First have look at my previous answer
What is the Wilsonian definition of renormalizability?
for general explanations about UV renormalization and what one is trying to achieve. The new question relates to a very simple phenomenon in the the theory of ODEs and PDEs, in regards to global-in-time well-posedness. Consider a differential equation
$$
\frac{dx}{dt}=\epsilon x^2
$$
where $\epsilon=\pm 1$.
In the focusing case $\epsilon=1$, the solution goes to infinity in finite time. In the defocusing case $\epsilon=-1$ one has the opposite phenomenon of "coming down from infinity". The solution becomes infinite if we run the equation backward in time. A sign of that is for $t_1<t_2$, one has a uniform bound on $x(t_2)$ regardless of the size of the initial condition $x(t_1)$ set at time $t_1$.

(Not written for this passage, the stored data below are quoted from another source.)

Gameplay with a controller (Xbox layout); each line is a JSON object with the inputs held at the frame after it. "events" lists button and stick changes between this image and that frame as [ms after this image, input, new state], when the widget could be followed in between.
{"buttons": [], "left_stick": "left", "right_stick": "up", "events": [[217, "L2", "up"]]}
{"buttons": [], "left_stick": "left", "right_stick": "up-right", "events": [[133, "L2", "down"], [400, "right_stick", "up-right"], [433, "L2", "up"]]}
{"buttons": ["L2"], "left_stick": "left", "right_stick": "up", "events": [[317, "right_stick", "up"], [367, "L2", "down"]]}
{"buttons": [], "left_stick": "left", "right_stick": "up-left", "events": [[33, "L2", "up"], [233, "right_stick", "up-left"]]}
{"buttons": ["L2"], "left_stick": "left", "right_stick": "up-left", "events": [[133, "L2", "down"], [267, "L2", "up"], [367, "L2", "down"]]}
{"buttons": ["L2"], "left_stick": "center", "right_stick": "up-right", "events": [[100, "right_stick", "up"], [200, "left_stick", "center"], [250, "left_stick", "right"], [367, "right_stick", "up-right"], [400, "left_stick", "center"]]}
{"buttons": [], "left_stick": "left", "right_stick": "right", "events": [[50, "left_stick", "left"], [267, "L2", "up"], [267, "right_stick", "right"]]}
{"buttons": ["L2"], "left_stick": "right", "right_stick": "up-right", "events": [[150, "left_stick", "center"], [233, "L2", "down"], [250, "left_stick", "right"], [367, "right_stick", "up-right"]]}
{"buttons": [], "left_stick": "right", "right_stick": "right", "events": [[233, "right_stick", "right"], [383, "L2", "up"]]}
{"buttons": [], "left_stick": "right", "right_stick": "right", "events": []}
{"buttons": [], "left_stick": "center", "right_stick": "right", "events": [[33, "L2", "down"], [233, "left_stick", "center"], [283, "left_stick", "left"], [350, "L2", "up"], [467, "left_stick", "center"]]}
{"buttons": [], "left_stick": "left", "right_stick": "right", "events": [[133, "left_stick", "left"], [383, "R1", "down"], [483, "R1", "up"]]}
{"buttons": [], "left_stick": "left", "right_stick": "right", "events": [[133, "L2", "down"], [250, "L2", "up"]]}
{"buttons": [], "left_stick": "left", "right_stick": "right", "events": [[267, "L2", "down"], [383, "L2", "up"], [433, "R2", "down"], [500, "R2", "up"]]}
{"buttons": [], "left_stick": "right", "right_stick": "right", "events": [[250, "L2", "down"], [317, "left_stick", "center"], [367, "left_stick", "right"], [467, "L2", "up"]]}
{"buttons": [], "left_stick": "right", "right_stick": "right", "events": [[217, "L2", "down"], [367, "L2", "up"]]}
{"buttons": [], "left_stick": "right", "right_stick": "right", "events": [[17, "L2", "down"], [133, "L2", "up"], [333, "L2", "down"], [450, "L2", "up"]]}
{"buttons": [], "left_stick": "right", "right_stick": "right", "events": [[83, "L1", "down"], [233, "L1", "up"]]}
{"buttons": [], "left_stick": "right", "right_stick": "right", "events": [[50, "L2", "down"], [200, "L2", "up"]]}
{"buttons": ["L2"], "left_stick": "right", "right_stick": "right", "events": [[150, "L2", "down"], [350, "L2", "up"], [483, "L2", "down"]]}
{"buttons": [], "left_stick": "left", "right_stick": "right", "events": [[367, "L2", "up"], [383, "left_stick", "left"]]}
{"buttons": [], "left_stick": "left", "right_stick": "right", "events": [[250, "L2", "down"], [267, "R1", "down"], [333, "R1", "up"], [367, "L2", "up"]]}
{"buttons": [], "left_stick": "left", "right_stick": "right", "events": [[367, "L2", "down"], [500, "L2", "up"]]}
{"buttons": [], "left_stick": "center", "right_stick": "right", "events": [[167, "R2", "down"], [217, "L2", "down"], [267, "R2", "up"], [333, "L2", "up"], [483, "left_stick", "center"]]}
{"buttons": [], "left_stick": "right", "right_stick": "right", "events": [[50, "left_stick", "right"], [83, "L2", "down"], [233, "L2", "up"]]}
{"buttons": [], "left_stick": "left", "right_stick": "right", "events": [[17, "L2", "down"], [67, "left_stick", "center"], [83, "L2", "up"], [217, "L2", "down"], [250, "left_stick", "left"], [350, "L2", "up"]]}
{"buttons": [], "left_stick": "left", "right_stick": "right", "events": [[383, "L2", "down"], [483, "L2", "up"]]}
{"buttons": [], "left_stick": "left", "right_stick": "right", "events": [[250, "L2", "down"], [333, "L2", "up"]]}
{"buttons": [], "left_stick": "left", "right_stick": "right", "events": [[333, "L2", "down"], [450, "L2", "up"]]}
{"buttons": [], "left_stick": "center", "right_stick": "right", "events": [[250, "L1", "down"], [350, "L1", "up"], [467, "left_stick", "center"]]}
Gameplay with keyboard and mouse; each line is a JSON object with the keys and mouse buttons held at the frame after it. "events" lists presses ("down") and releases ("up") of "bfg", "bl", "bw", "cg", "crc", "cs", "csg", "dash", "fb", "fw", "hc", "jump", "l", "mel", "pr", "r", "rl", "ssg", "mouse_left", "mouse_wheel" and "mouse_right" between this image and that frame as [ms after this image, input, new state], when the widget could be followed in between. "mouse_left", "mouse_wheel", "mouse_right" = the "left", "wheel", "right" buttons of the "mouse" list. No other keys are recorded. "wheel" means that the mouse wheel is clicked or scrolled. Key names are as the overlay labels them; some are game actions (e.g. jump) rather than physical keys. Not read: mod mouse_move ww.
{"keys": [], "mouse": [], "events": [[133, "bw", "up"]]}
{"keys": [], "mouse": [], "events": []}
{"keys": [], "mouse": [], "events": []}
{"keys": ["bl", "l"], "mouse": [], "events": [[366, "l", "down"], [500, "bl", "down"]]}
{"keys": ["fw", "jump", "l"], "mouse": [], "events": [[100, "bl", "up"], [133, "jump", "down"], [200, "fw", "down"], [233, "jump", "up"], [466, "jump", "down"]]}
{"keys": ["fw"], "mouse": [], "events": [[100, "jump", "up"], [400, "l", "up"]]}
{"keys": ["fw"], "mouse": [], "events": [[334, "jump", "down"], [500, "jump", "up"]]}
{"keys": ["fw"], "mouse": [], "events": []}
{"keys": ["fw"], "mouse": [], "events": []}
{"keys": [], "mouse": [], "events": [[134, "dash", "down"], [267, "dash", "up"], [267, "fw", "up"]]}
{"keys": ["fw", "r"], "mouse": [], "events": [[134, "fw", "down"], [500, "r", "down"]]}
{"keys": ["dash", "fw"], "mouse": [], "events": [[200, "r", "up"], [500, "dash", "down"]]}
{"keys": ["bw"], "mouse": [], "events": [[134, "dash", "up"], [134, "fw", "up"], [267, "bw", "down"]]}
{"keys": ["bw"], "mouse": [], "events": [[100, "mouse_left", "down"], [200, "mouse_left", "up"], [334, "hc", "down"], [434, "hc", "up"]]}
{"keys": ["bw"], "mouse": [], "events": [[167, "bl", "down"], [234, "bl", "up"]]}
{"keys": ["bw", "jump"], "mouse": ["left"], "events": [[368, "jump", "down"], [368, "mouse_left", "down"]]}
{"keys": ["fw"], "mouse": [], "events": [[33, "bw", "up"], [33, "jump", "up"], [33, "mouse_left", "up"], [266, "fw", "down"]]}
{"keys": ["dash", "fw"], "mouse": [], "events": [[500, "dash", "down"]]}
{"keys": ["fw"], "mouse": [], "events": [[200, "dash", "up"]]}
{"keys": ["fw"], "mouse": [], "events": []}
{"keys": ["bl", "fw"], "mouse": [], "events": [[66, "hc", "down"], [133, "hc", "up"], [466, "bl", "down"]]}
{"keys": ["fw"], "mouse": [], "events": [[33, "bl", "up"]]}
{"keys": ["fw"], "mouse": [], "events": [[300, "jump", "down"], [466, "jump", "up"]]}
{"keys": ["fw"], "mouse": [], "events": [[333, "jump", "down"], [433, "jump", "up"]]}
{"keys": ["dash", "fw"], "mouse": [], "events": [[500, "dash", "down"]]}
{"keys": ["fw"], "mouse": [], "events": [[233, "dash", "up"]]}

Here $t=-\log\Lambda$ where $\Lambda$ is the UV cutoff. The problem of UV renormalization is not about solving the ODE (given by the beta function) forward in time, but rather deciding on the value we want say for $x(0)$, an effective coupling at say unit scale, and then figuring out the initial condition $x(t)$ at $t=-\infty$ which allows us to realize the wanted value a time zero. For $\phi_4^4$ we are in the coming down from infinity situation, where for any $x(0)>0$ we find that there is no suitable initial condition at $t=-\infty$ because the solution diverges before, at a finite negative time. The only way to reach $t=-\infty$ is to take $x(0)=0$, i.e., when the theory obtained at the end of the day (after removing cutoffs) has zero effective coupling, i.e., is trivial. Note that all this is due to the sign of $\epsilon$, i.e., the bubble graph $>O<$. It has the opposite sign for gauge theories and Fermionic models like Gross-Neveu, hence asymptotic freedom and escaping this mechanism for triviality. Note that $x(0)<0$ would also work if one can define $\phi_4^4$ for negative coupling. This was done nonperturbatively, but only for planar graphs, by 't Hooft and Rivasseau.